SieveNet: A Unified Framework for Robust Image-Based Virtual Try-On

The paper "SieveNet: A Unified Framework for Robust Image-Based Virtual Try-On" provides an in-depth investigation into improving the quality and robustness of virtual try-on systems, which are pivotal for enhancing online shopping experiences in the fashion industry. The authors identify significant challenges in existing models, particularly concerning artifacts and distortions, and introduce the SieveNet framework to address these limitations. The methodology proposed in this paper comprises a multi-stage approach, integrating advanced techniques such as a coarse-to-fine warping module, a conditional segmentation mask generation process, and a novel duelling triplet loss for enhancing texture translation.

Key Contributions

1. Coarse-to-Fine Warping Module: This module is designed to optimize the alignment of the try-on garment with the pose and body shape of the target model. The multi-stage warping approach significantly improves the modeling of fine-grained shape intricacies. Moreover, incorporating a perceptual geometric matching loss, this module deviates from traditional single-stage warping techniques by implementing a refined sequential process that yields finer geometric transformations.
2. Conditional Segmentation Mask Generation: This module tackles the problem of texture bleeding and skin-artifact occurrences by predicting a conditional segmentation mask for the try-on garment. By conditioning on the input clothing item, the network corrects expected segments, facilitating improved synthesis of the final try-on image amidst complex poses and occlusions.
3. Segmentation Assisted Texture Translation: The texture translation network benefits from the well-formed segmentation mask, ensuring seamless integration of the try-on garment with the persisting details of the target model. The inclusion of a duelling triplet loss strategy offers an innovative angle, whereby fine-tuning phases are guided towards refining the try-on image’s realism by employing hard negative mining techniques.
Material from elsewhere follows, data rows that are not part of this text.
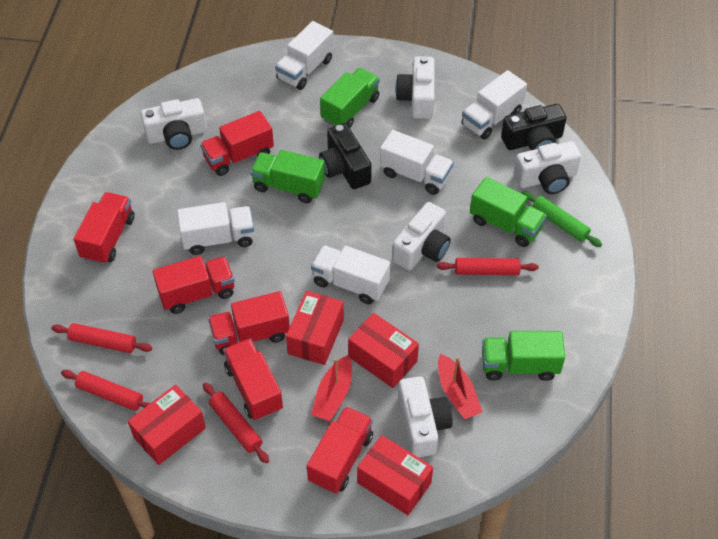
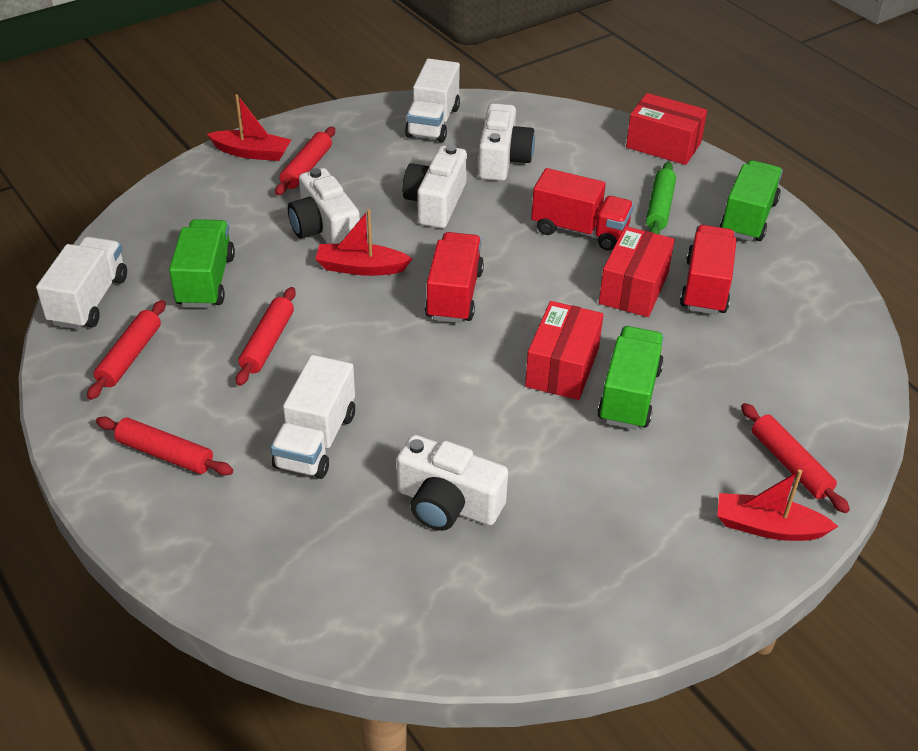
black camera: [319,123,372,189] [501,104,567,150] = 2 -> none = 0
green truck: [250,150,325,203] [320,68,380,128] [470,177,547,247] [482,331,565,381] = 4 -> [169,219,235,308] [597,326,664,430] [720,160,783,241] = 3
red boat: [311,355,352,421] [438,354,483,419] = 2 -> [207,94,291,161] [315,209,412,276] [717,469,839,541] = 3
red box: [128,385,206,465] [286,291,344,365] [348,313,419,388] [357,435,433,515] = 4 -> [525,301,604,400] [599,226,675,317] [626,93,707,165] = 3
red rolling pin: [51,323,152,353] [61,370,150,411] [203,382,269,463] [437,258,539,275] = 4 -> [87,300,166,400] [96,417,233,476] [236,287,296,386] [275,127,335,195] [741,403,850,513] = 5
red truck: [73,192,135,264] [153,256,235,314] [200,111,274,176] [208,291,290,356] [223,338,283,420] [307,406,373,494] = 6 -> [425,232,484,323] [531,168,634,251] [680,225,737,315] = 3
white camera: [141,98,206,150] [392,202,451,271] [395,56,435,119] [398,376,453,457] [514,141,581,194] = 5 -> [288,168,360,244] [397,435,508,531] [402,145,467,228] [478,103,535,181] = 4
white truck: [177,202,254,255] [275,21,334,90] [311,245,390,304] [380,130,454,195] [461,70,527,140] = 5 -> [36,237,127,330] [271,355,355,479] [405,59,460,142] = 3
Experimental Evaluation and Results

The authors conduct extensive evaluations using benchmark metrics including SSIM, MS-SSIM, FID, PSNR, and IS to substantiate the performance improvements of SieveNet against the state-of-the-art method, CP-VTON. Notably, the SieveNet configuration exhibits a remarkable reduction in FID scores from 20.331 to 14.65, demonstrating a significant enhancement in image distribution fidelity. Furthermore, PSNR sees a notable improvement of approximately 17%, indicating better image quality reconstruction.
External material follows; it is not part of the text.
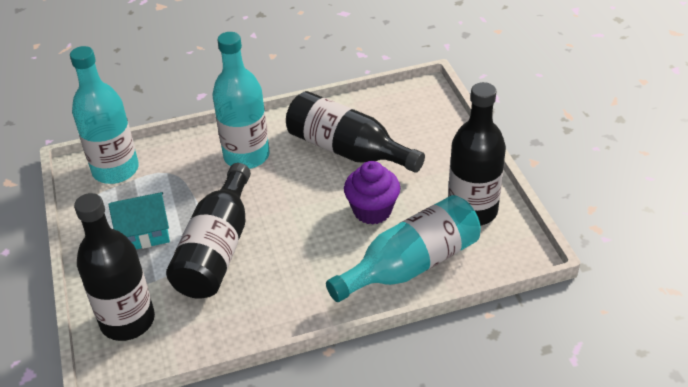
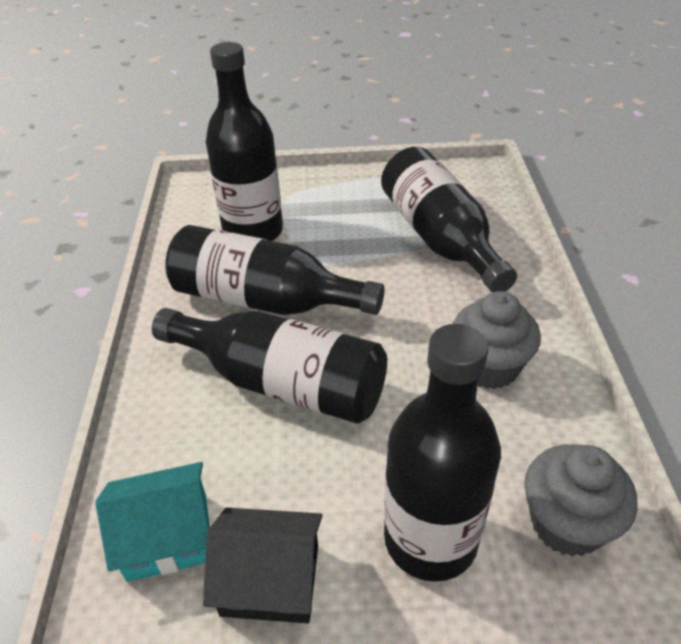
black bottle: [74,193,155,341] [166,163,251,299] [286,91,425,173] [448,82,506,226] = 4 -> [152,308,387,424] [165,225,385,315] [206,42,283,241] [381,147,517,292] [384,324,501,582] = 5
black house: none = 0 -> [203,507,322,623] = 1
grey cupcake: none = 0 -> [453,291,541,389] [524,444,638,557] = 2
purple cupcake: [344,161,400,225] = 1 -> none = 0
turquoise bottle: [70,46,139,184] [212,32,270,169] [326,195,481,302] = 3 -> none = 0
Implications and Future Directions

The practical implications of this research are profound for e-commerce platforms, especially in enhancing customer interactions through more realistic virtual try-on tools. Theoretical advancements illustrated by the integration of perceptual and duelling losses may offer valuable insights for broader AI applications, especially in fields where image synthesis holds critical importance.
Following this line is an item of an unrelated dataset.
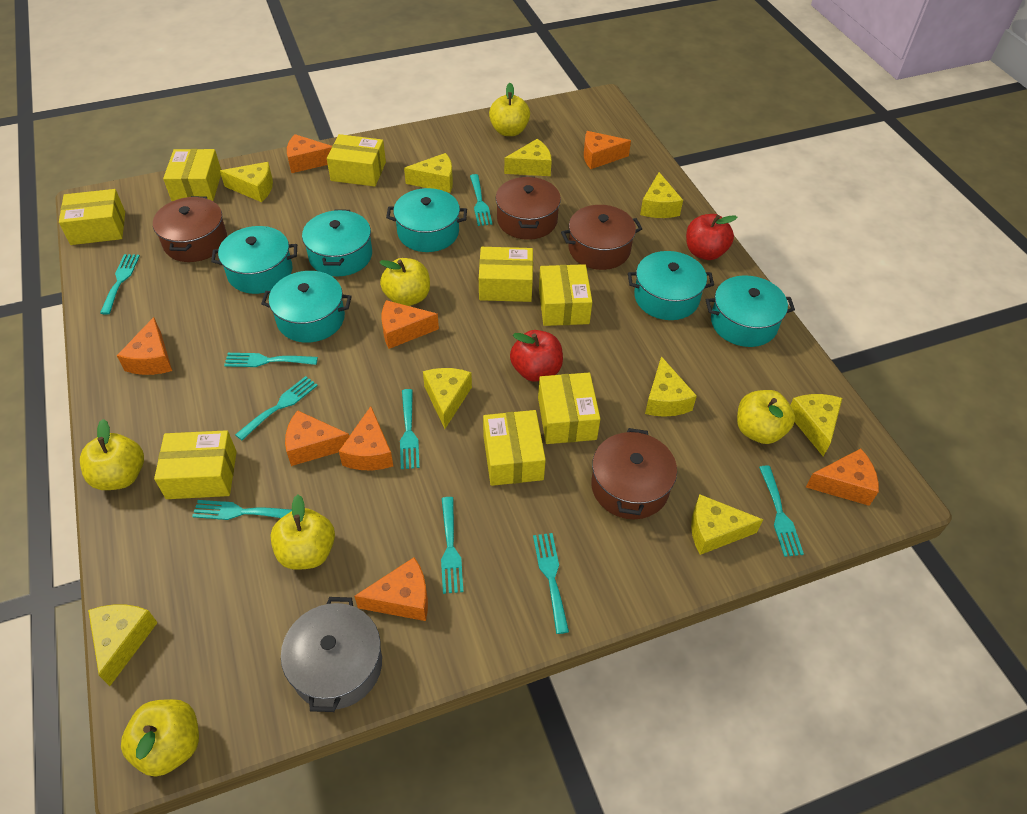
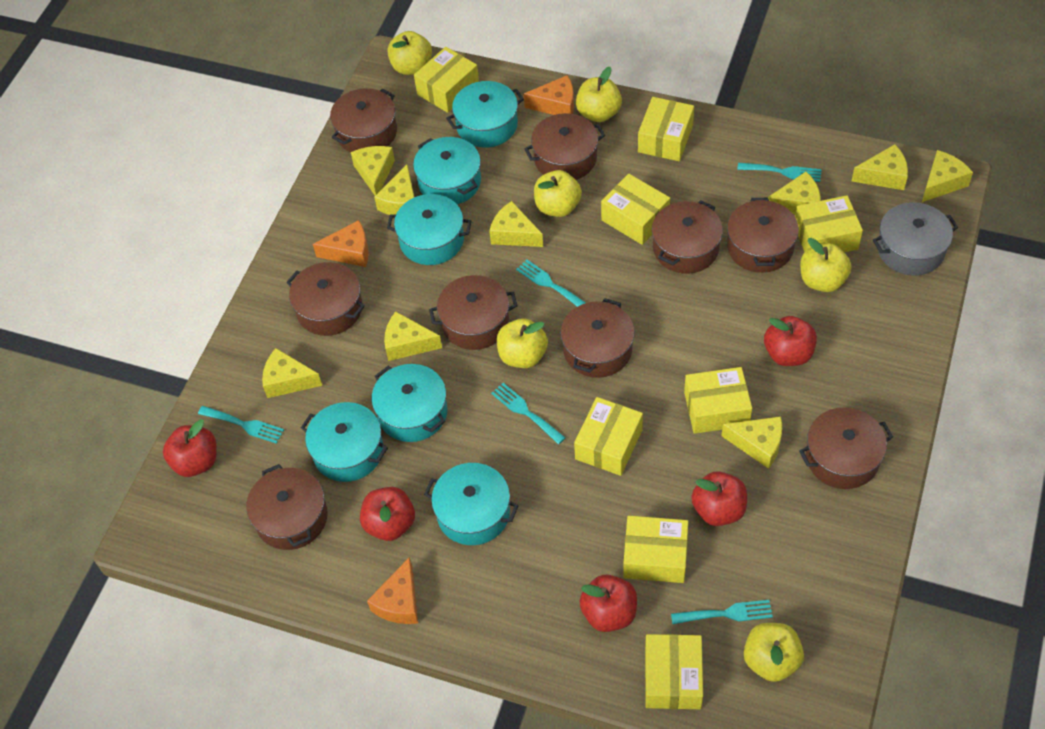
brown pot: [153,196,227,262] [496,176,561,240] [561,205,642,270] [591,428,677,519] = 4 -> [246,464,328,550] [286,262,365,336] [330,88,397,152] [429,275,518,350] [524,113,605,180] [561,298,634,378] [652,200,723,274] [727,198,799,273] [799,407,893,489] = 9
orange cheese: [117,317,172,375] [285,410,349,466] [287,134,332,173] [339,406,393,470] [354,557,428,621] [382,300,439,349] [584,131,631,169] [806,449,879,506] = 8 -> [313,220,369,267] [367,557,418,624] [524,75,574,115] = 3
red apple: [510,330,563,382] [686,214,738,260] = 2 -> [163,419,217,477] [360,487,415,541] [579,575,637,632] [691,471,747,526] [764,316,817,366] = 5
turquoise fork: [100,254,140,315] [192,500,292,520] [224,353,318,367] [235,376,318,440] [400,389,420,469] [441,497,463,594] [470,174,492,226] [533,533,569,634] [759,465,804,557] = 9 -> [198,406,284,444] [491,383,565,444] [516,260,586,307] [671,600,773,624] [737,163,822,182] = 5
Looking forward, expanding upon the current findings could involve integrating more context-aware features and exploring reinforcement learning mechanisms tailored for optimization in virtual environments. Additionally, leveraging the framework alongside emerging AI trends, such as synthetic data generation or improved human pose estimation techniques, could foster new avenues for research and application.

In conclusion, the SieveNet framework stands as a testament to the potential for methodological innovation in image-based virtual try-on systems. By synthesizing various novel computational strategies, this paper sets a new benchmark and opens multiple prospectives for subsequent research in the domain.